Segment Start: Listed records

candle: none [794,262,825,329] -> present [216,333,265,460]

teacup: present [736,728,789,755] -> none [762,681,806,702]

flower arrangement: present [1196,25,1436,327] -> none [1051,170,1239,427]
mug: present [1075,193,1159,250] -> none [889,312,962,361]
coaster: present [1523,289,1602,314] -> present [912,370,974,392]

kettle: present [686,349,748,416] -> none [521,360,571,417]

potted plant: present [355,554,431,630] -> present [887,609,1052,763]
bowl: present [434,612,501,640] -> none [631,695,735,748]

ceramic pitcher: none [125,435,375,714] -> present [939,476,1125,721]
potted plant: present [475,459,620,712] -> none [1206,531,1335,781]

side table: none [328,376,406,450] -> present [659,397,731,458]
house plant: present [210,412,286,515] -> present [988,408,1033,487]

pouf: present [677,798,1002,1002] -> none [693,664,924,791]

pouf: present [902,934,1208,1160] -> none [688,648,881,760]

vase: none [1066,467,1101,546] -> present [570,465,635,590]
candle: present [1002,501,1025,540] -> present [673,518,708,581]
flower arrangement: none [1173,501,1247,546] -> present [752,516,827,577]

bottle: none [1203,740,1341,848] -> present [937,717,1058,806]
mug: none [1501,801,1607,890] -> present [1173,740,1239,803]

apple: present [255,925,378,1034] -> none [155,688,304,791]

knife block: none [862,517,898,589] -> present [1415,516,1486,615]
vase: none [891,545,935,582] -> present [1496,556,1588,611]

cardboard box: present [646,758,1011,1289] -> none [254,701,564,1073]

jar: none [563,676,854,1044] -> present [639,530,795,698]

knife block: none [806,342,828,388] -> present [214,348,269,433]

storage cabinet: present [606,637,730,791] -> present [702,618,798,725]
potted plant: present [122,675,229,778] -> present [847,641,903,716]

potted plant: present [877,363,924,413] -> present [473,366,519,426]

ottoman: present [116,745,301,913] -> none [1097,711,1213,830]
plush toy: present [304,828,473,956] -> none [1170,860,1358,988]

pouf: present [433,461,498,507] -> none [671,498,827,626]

Segment End: Listed records

Task prompt — Could you reproduce every record exactly as shown above?

Output of the exercise —
candle: none [794,262,825,329] -> present [216,333,265,460]

teacup: present [736,728,789,755] -> none [762,681,806,702]

flower arrangement: present [1196,25,1436,327] -> none [1051,170,1239,427]
mug: present [1075,193,1159,250] -> none [889,312,962,361]
coaster: present [1523,289,1602,314] -> present [912,370,974,392]

kettle: present [686,349,748,416] -> none [521,360,571,417]

potted plant: present [355,554,431,630] -> present [887,609,1052,763]
bowl: present [434,612,501,640] -> none [631,695,735,748]

ceramic pitcher: none [125,435,375,714] -> present [939,476,1125,721]
potted plant: present [475,459,620,712] -> none [1206,531,1335,781]

side table: none [328,376,406,450] -> present [659,397,731,458]
house plant: present [210,412,286,515] -> present [988,408,1033,487]

pouf: present [677,798,1002,1002] -> none [693,664,924,791]

pouf: present [902,934,1208,1160] -> none [688,648,881,760]

vase: none [1066,467,1101,546] -> present [570,465,635,590]
candle: present [1002,501,1025,540] -> present [673,518,708,581]
flower arrangement: none [1173,501,1247,546] -> present [752,516,827,577]

bottle: none [1203,740,1341,848] -> present [937,717,1058,806]
mug: none [1501,801,1607,890] -> present [1173,740,1239,803]

apple: present [255,925,378,1034] -> none [155,688,304,791]

knife block: none [862,517,898,589] -> present [1415,516,1486,615]
vase: none [891,545,935,582] -> present [1496,556,1588,611]

cardboard box: present [646,758,1011,1289] -> none [254,701,564,1073]

jar: none [563,676,854,1044] -> present [639,530,795,698]

knife block: none [806,342,828,388] -> present [214,348,269,433]

storage cabinet: present [606,637,730,791] -> present [702,618,798,725]
potted plant: present [122,675,229,778] -> present [847,641,903,716]

potted plant: present [877,363,924,413] -> present [473,366,519,426]

ottoman: present [116,745,301,913] -> none [1097,711,1213,830]
plush toy: present [304,828,473,956] -> none [1170,860,1358,988]

pouf: present [433,461,498,507] -> none [671,498,827,626]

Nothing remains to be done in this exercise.